Written problem A
According to the commentary on the film Dream Demon, which actress plays Diana?
Written problem B
Quote the Dream Demon commentary from "Now, Dream Demon—you’ve been" up to and including "and she’s rich.".

I was trying to think about what I was going to say about the 1988 film Dream Demon and I fell asleep, and I dreamed that I was sitting in a coffee bar next to Leonard Nimoy and he told me that he liked my YouTube channel. Now, if that’s not a clearer message from my subconscious to keep going with this channel because I like the channel—everyone in your dream is you—but also, what a perfect way to start this analysis. I watched this movie for the first time in about 15 years and then I had an interesting dream.

Now, Dream Demon—you’ve been lied to by the back of the videotape box and by the synopsis. Now, the synopsis is that this young woman named Diana, played by Jemma Redgrave, is having dreams that start killing people in real life. The truth is that you never know what’s happening in this movie; it’s dreams within dreams within dreams. You never know for sure when you’re in a dream. It starts with a dream and then it ends with one of those horror movie endings that they tack on after you think that everything is solved, so you don’t know what’s real. But what’s for sure is that Diana’s dreams are about her upcoming wedding to a man named Oliver, who is a war hero, and the paparazzi are hounding her because he’s famous and she’s rich.

These dreams that she’s having are very clearly fear of sex, fear of intimacy. There is blood on the wedding dress, there’s a crack in the wall with blood coming out of it, and there’s a worm crawling out of the broken eye of a disturbing-looking doll that she finds in her house. Speaking of her house, it’s a big old house that her dad bought her as a wedding present, and just when the paparazzi have harassed her at her front door, an American shows up and kicks one of them in the balls. In the real world, I think they were trying to market this movie in the States, so they put the very likable, tough chick Kathleen Wilhoite as Jenny, the American who used to live in the house. But in America, and especially in LA where Jenny’s character has been living, we don’t have this idea that the press are just trying to do their job. We are shown in a lot of media that British people have to coexist with the press who are exploitative and are also just doing their job, and that’s mentioned a few times by the journalists and by Diana herself.

Jenny and Diana run into the house and it comes out that Jenny used to live in the house, but she doesn’t remember it—that her parents died there. Then she starts becoming part of Diana’s dreams and Diana starts becoming part of her dreams, and the journalists disappear and come back as demons in the dreams. They are Timothy Spall, who’s great in everything but has an unusual look, and Jimmy Nail, who also has an unusual look and is great in everything that I’ve seen him in. I see Timothy Spall all the time, and Timothy Spall is really grotesque in the dreams and wasn’t a nice person when they met him in real life. But Jimmy Nail, they did him dirty; all they did was just put like a Jimmy Nail mask over the top of his face. I get it, they only had so much of a budget.

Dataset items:
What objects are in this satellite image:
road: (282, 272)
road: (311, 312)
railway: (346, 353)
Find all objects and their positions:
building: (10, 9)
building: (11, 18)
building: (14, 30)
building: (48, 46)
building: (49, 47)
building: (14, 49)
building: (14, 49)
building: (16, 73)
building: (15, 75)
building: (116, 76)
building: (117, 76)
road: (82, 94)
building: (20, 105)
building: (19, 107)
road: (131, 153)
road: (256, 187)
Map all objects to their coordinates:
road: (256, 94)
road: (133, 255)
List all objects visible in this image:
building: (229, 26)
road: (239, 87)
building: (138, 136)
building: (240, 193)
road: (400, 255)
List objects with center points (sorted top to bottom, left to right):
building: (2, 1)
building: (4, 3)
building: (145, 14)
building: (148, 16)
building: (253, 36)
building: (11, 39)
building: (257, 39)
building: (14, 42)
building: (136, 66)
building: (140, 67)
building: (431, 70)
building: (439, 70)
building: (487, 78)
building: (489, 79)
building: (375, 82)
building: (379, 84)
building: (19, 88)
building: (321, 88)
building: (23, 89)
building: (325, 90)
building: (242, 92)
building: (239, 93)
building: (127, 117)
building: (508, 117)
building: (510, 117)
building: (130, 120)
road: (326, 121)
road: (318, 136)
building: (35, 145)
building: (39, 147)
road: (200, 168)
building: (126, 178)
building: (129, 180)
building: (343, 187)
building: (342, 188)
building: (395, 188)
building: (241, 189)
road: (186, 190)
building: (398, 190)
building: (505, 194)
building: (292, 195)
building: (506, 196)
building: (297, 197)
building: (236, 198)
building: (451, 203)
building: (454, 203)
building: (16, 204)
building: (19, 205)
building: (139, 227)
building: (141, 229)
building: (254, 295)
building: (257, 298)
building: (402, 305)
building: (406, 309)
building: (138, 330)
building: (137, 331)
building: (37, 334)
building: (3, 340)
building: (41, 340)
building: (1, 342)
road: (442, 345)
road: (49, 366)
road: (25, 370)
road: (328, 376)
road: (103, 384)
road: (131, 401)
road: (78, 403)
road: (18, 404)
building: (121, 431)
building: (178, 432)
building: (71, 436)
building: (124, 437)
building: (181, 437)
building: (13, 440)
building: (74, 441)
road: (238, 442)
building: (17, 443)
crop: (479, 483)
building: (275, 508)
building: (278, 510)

* * *

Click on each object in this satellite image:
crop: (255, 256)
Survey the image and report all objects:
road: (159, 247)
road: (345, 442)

Correct answer A
Jemma Redgrave

Correct answer B
Now, Dream Demon—you’ve been lied to by the back of the videotape box and by the synopsis. Now, the synopsis is that this young woman named Diana, played by Jemma Redgrave, is having dreams that start killing people in real life. The truth is that you never know what’s happening in this movie; it’s dreams within dreams within dreams. You never know for sure when you’re in a dream. It starts with a dream and then it ends with one of those horror movie endings that they tack on after you think that everything is solved, so you don’t know what’s real. But what’s for sure is that Diana’s dreams are about her upcoming wedding to a man named Oliver, who is a war hero, and the paparazzi are hounding her because he’s famous and she’s rich.